Project Echo at the Otero County Prison Facility
The University of New Mexico developed a program called Project ECHO to improve health care through teaching, receiving feedback, and gaining a collective understanding. The aim is to collaborate with many different agencies, including correctional facilities. A group of residents at the Otero County Prison Facility underwent the necessary training to become peer educators.
Erick Ballejos is one of the Project ECHO participants. “All my life I’ve seen educators,” he says, “I looked up to educators. I looked at them, I admired them, and I never could’ve imagined that I would be one of those educators, standing in front of people with something valuable to give to them.”
“I do believe they take it to heart,” Warden Hector Rios explained. “The beauty of it is that they meet frequently to be able to develop a lesson plan. Of course, you have our staff, our education staff, assisting.”
Recently, Project ECHO organized a competition amongst participating correctional facilities in the United States and the UK to spread awareness of hepatitis C. The men at Otero County won the contest.
“That just says a lot right there itself,” says Erick, “How our chemistry as a team has come together. Other people recognize it.”
Wenses Baca is another resident participant. “Sometimes being incarcerated, you don’t feel like you’re heard or seen. And to see that people are actually taking notice in what we’re doing. It just goes to show that’s a testament of what our team is doing here in the facility. We work together. We utilize our team strengths, abilities.”

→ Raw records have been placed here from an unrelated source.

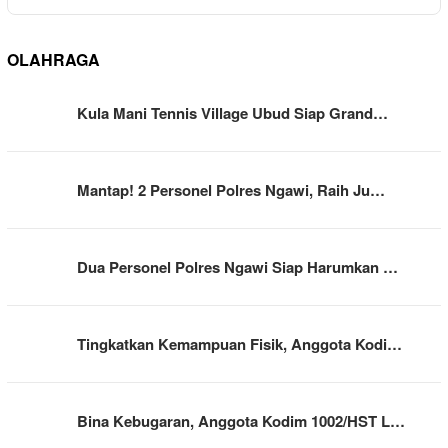
OLAHRAGA
Kula Mani Tennis Village Ubud Siap Grand…
Mantap! 2 Personel Polres Ngawi, Raih Ju…
Dua Personel Polres Ngawi Siap Harumkan …
Tingkatkan Kemampuan Fisik, Anggota Kodi…
Bina Kebugaran, Anggota Kodim 1002/HST L…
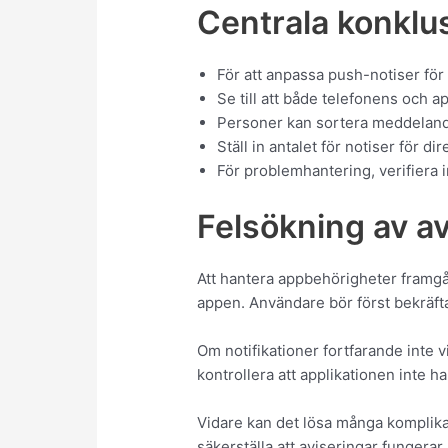
Centrala konklu
För att anpassa push-notiser för 
Se till att både telefonens och a
Personer kan sortera meddelandet
Ställ in antalet för notiser för 
För problemhantering, verifiera i
Felsökning av a
Att hantera appbehörigheter framgån
appen. Användare bör först bekräfta 
Om notifikationer fortfarande inte v
kontrollera att applikationen inte h
Vidare kan det lösa många komplik
säkerställa att aviseringar fungerar 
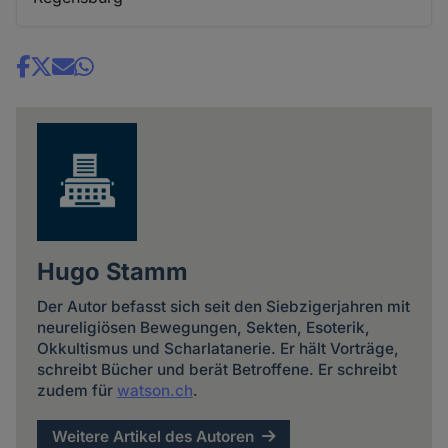
Share
news
Hugo Stamm
Der Autor befasst sich seit den Siebzigerjahren mit
neureligiösen Bewegungen, Sekten, Esoterik,
Okkultismus und Scharlatanerie. Er hält Vorträge,
schreibt Bücher und berät Betroffene. Er schreibt
zudem für
watson.ch
.
Weitere Artikel des Autoren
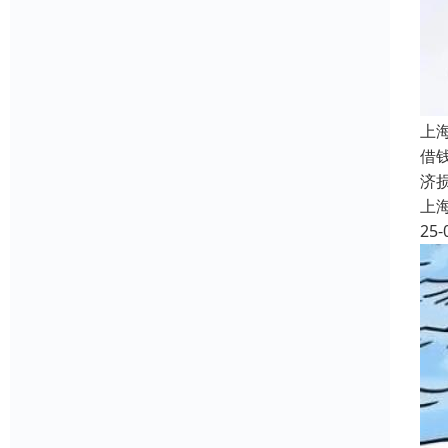
上
借
济
上
25-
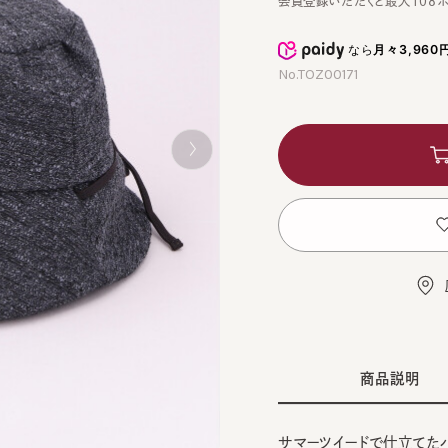
なら
月々3,960円
から
No.TOZ00171
カ
お
店舗
商品説明
サマーツイードで仕立てたハット
PIN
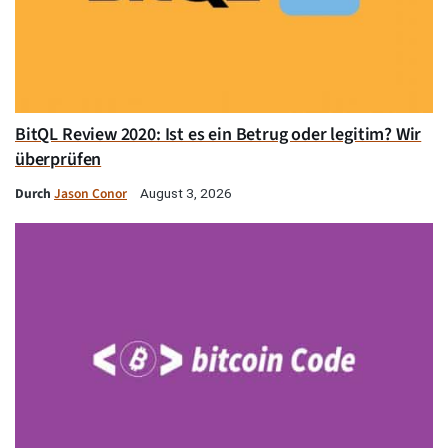
BitQL Review 2020: Ist es ein Betrug oder legitim? Wir
überprüfen
Durch
Jason Conor
August 3, 2026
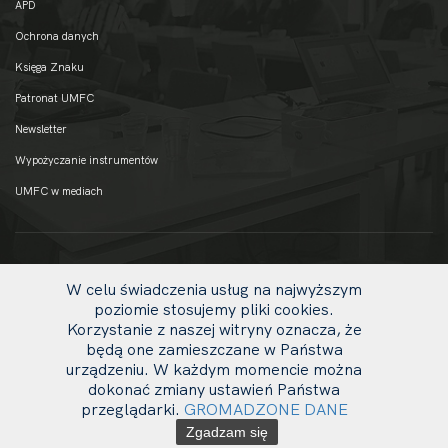
APD
Ochrona danych
Księga Znaku
Patronat UMFC
Newsletter
Wypożyczanie instrumentów
UMFC w mediach
W celu świadczenia usług na najwyższym
poziomie stosujemy pliki cookies.
Korzystanie z naszej witryny oznacza, że
będą one zamieszczane w Państwa
urządzeniu. W każdym momencie można
dokonać zmiany ustawień Państwa
uw
przeglądarki.
GROMADZONE DANE
© 2020 UMFC
li
Zgadzam się
ot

“Not really having too many things to be commended about in the past as far as my whole past goes,” admits Erick, “and now turning that around and having somebody recognize me for something positive – and the whole team as well. Just to think, ‘well, I am capable of doing some good. I am capable of being part of something good’.
Academic instructor Elizabeth Jones works with the men on Project ECHO.
“Ms. Jones, she is just an outstanding motivator,” states Warden Rios. “She’s energetic. I think the men see that.”
“I think just to see them, the excitement of being recognized,” Elizabeth states. “I think just to see their faces receiving the trophy and the free pizza that we received, that is just amazing. It’s just priceless.”
One of the greatest things that I could say about being part of Project ECHO,” Erick relates, “is the staff support that we get. Ms. Jones has been incredible, our biggest cheerleader, our biggest fan.”
“There’s no words,” Elizabeth says, “to describe how much we can change and how can we impact society when we give them the right tools.”